(Items from a collection)
▼▼▼

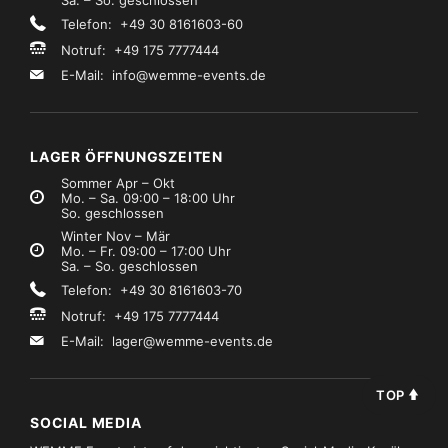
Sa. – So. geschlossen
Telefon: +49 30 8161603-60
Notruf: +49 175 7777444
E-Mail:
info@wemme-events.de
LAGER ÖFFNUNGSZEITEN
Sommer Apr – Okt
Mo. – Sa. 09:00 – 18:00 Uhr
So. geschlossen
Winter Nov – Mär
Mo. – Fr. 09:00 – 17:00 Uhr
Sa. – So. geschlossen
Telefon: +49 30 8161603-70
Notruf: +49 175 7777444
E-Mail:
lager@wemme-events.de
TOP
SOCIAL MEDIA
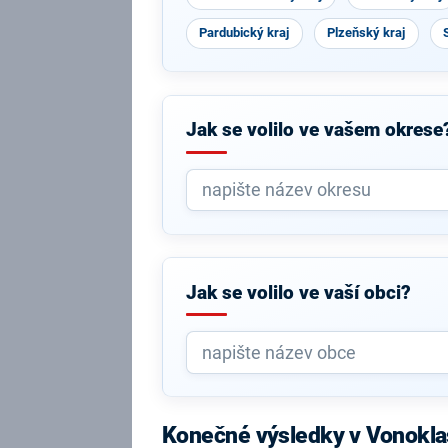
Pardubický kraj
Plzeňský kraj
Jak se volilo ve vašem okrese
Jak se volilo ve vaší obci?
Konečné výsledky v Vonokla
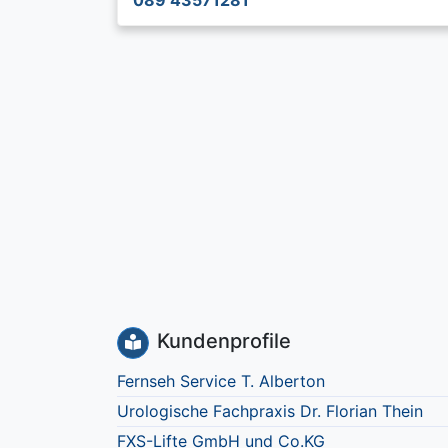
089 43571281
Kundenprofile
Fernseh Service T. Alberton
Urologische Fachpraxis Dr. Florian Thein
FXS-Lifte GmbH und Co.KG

▲▲▲
▼▼▼

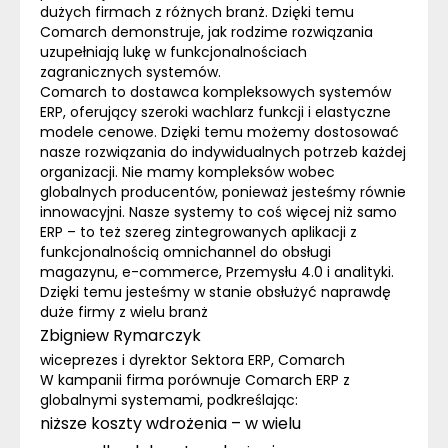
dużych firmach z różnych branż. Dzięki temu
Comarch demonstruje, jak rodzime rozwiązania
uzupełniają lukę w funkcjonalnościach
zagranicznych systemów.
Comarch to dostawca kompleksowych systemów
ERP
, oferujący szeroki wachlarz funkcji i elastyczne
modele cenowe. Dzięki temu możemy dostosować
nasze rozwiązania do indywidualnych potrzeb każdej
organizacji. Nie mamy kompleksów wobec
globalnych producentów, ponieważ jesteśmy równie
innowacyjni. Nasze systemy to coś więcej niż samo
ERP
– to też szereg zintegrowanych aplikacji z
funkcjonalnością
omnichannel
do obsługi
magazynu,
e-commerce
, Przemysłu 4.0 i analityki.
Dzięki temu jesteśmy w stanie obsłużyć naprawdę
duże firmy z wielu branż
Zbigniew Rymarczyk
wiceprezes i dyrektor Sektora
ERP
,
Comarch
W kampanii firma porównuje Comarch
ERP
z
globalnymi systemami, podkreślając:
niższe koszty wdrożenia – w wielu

▲▲▲

Tally the lines in the items above that contain the string "jesteśmy", with case counting, and reply with only the number.

2